* Document excerpt *
So here are the frequencies. Now again, you know, you can write them here as tallies. I'm going to write them as numerals.

So in class one, we had a total frequency of three. In class two, we had a frequency of two. In class three we have frequency of five six seven eight in class four we have a frequency of five In class five, we had a frequency of seven.

In class six, we had a frequency of four. And in class seven, we had a frequency of two. So if you add up all these frequencies, it should give you the total frequency or the total number of days that we took the data for.

So let's add these up. Three plus two plus eight plus five plus seven plus four plus two, which gives us 31, which makes sense because there is a total of 31 days in May. So a total of 31. All right, now again, this right here, this is a frequency distribution, but frequency distributions have multiple parts. So let's talk about the midpoint, and then let's talk about the relative frequency and the cumulative frequency. Remember what the midpoint represents.

The midpoint represents the point that's halfway through the class limits. So to figure out the midpoint, you add the lower limit with the upper limit and divide by two. Each class is going to have its own midpoint.

So 51 plus 56. divided by 2 gives us 53.5. 57 plus 62 divided by 2, 59.5. 63 plus 68, divide that by 2, 65.5. 69 plus 74 divided by 2, 71.5. Right, and then you'll get the general idea, 77.5, what is that, it's going to be 83.5, and then this guy should be 90, also last one, 87 plus 92 divided by 2, 89.5.

Okay, so remember the midpoints of all these you would get by adding the class limits together and dividing it by 2. And it's if we want to represent the class as a single value. So class one, single value is 53.5. It has a frequency of three.

Now the relative frequency, remember the relative frequency is your frequency in that class. So class one has a frequency of three divided by the total frequency, which is 31. Okay, so three divided by 31. As a decimal, it gives us 0.096. If it asks for this as a percent, that's the same thing as calling it 9.6 percent.

Okay, so the relative frequency for the second class, 2 divided by 31. 2 divided by 31 is approximately equal to 0.06, uh, 0.065, let's round it to three decimal places. As a percent, that's the same thing, pick up the decimal, move it two places to the right, 6.5 percent. This guy has a frequency of 8, so 8 out of 31. You get the general idea.

I'll just do this here. 5 out of 31, 7 out of 31, 4 out of 31, and then 2 out of 31. We already know what 2 out of 31 is, we did that right there. That's the same thing as saying 0.065 or 6.5 percent. 4 out of 31 is a decimal. That's the same thing as saying 0.129.

as a percent, 12.9%. So 12.9% of the days in May in 2021 were between 81 and 86 degrees, right? That's another way for you to think about it. Between 75 and 80 over here, 7 out of 31 gives a 0.226, rounded to four decimal, excuse me, rounded to three decimal places, or 22.6%. Five out of 31, 0.161 or 16.1%.

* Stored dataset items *

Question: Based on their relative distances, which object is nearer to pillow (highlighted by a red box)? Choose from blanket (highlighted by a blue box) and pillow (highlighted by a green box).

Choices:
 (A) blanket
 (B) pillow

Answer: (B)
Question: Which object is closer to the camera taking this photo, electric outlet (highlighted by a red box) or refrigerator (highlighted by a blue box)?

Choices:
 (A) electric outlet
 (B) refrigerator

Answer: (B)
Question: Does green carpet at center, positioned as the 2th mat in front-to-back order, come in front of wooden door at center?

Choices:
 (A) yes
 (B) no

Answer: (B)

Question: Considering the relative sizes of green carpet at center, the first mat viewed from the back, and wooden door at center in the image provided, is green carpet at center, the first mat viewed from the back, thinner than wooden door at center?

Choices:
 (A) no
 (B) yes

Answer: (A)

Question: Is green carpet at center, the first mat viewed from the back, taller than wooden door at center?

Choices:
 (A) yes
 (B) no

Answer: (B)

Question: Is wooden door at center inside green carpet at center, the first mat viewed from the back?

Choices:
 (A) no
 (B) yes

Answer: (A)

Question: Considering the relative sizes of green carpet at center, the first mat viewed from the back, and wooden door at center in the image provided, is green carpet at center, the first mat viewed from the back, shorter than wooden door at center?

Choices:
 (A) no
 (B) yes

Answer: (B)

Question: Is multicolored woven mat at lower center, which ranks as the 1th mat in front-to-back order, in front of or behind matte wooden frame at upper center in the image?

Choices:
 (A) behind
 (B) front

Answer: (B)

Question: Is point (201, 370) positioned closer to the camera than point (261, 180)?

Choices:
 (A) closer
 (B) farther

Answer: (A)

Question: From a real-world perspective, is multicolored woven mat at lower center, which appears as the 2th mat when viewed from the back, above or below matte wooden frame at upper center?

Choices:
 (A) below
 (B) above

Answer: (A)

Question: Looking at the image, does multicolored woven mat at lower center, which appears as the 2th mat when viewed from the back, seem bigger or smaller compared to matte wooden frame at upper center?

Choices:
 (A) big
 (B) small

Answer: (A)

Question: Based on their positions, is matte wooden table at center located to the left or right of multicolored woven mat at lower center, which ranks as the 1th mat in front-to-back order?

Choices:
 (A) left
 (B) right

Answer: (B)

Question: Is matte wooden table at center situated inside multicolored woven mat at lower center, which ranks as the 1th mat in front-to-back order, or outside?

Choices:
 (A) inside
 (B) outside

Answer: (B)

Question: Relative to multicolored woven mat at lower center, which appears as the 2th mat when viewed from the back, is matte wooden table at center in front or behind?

* Your tasks *
#1 Turn the rows from the line containing "Question: Is point" through the last of the rows into a numbered list, leaving out blank lines.
#2 Keep the frequency distribution lecture going from its final sentence.
The text and the rows have no connection to each other.

* Results in order *
#1
1. Question: Is point (201, 370) positioned closer to the camera than point (261, 180)?
2. Choices:
3.  (A) closer
4.  (B) farther
5. Answer: (A)
6. Question: From a real-world perspective, is multicolored woven mat at lower center, which appears as the 2th mat when viewed from the back, above or below matte wooden frame at upper center?
7. Choices:
8.  (A) below
9.  (B) above
10. Answer: (A)
11. Question: Looking at the image, does multicolored woven mat at lower center, which appears as the 2th mat when viewed from the back, seem bigger or smaller compared to matte wooden frame at upper center?
12. Choices:
13.  (A) big
14.  (B) small
15. Answer: (A)
16. Question: Based on their positions, is matte wooden table at center located to the left or right of multicolored woven mat at lower center, which ranks as the 1th mat in front-to-back order?
17. Choices:
18.  (A) left
19.  (B) right
20. Answer: (B)
21. Question: Is matte wooden table at center situated inside multicolored woven mat at lower center, which ranks as the 1th mat in front-to-back order, or outside?
22. Choices:
23.  (A) inside
24.  (B) outside
25. Answer: (B)
26. Question: Relative to multicolored woven mat at lower center, which appears as the 2th mat when viewed from the back, is matte wooden table at center in front or behind?

#2
Remember, pick up the decimal, move it two places to the right. And then last but not least, eight out of 31. That's the same thing as saying 0.258, which is 25.8% of the days in May. So looking at this, the probability if you come to visit New York in May or if you did come to visit New York in May is that the temperature wouldn't be too hot. The temperature would be because if we look, the highest percent over here is 25.8%. Most of the days are going to be between 63 and 68 degrees.

A small amount of the days are going to be really hot in May. Only 6.5% of the days in May are going to be between 87 and 92 degrees. but you get the general idea for relative frequency.

And lastly, we have cumulative frequency. And remember what cumulative frequency is. You start off with the frequency in your class and add the frequency to any classes that come before it. Well, we just have a three.

There's no classes before it, so the frequency of the first class is just three. The frequency of the second class is two. The class that comes before it is three.

And two plus three gives us a total of five. The frequency of the third class is eight. Classes that come before it have a frequency of two and three. right? So the frequency of this class is the same thing as saying 13. Box it off once we have the answer.

The frequency of the fourth class is 5. The classes that come before it are 8 plus 2 plus 3. But notice also that you could just say 5 plus 13 because that's the sum of those values. So either way will work. And when we do 13 plus 5, we get 18. The frequency of the fifth class is 7. All the classes that come before it are 5, 8, 2, and 3. And that gives us a total of, what is that, 25? The cumulative frequency of the sixth class.

Let's see. So 4 plus 7 plus 5 plus 8 plus 2 plus 3. Okay, when we add all those guys together, we get 29. And remember the... frequency of the last class has to be the total frequency.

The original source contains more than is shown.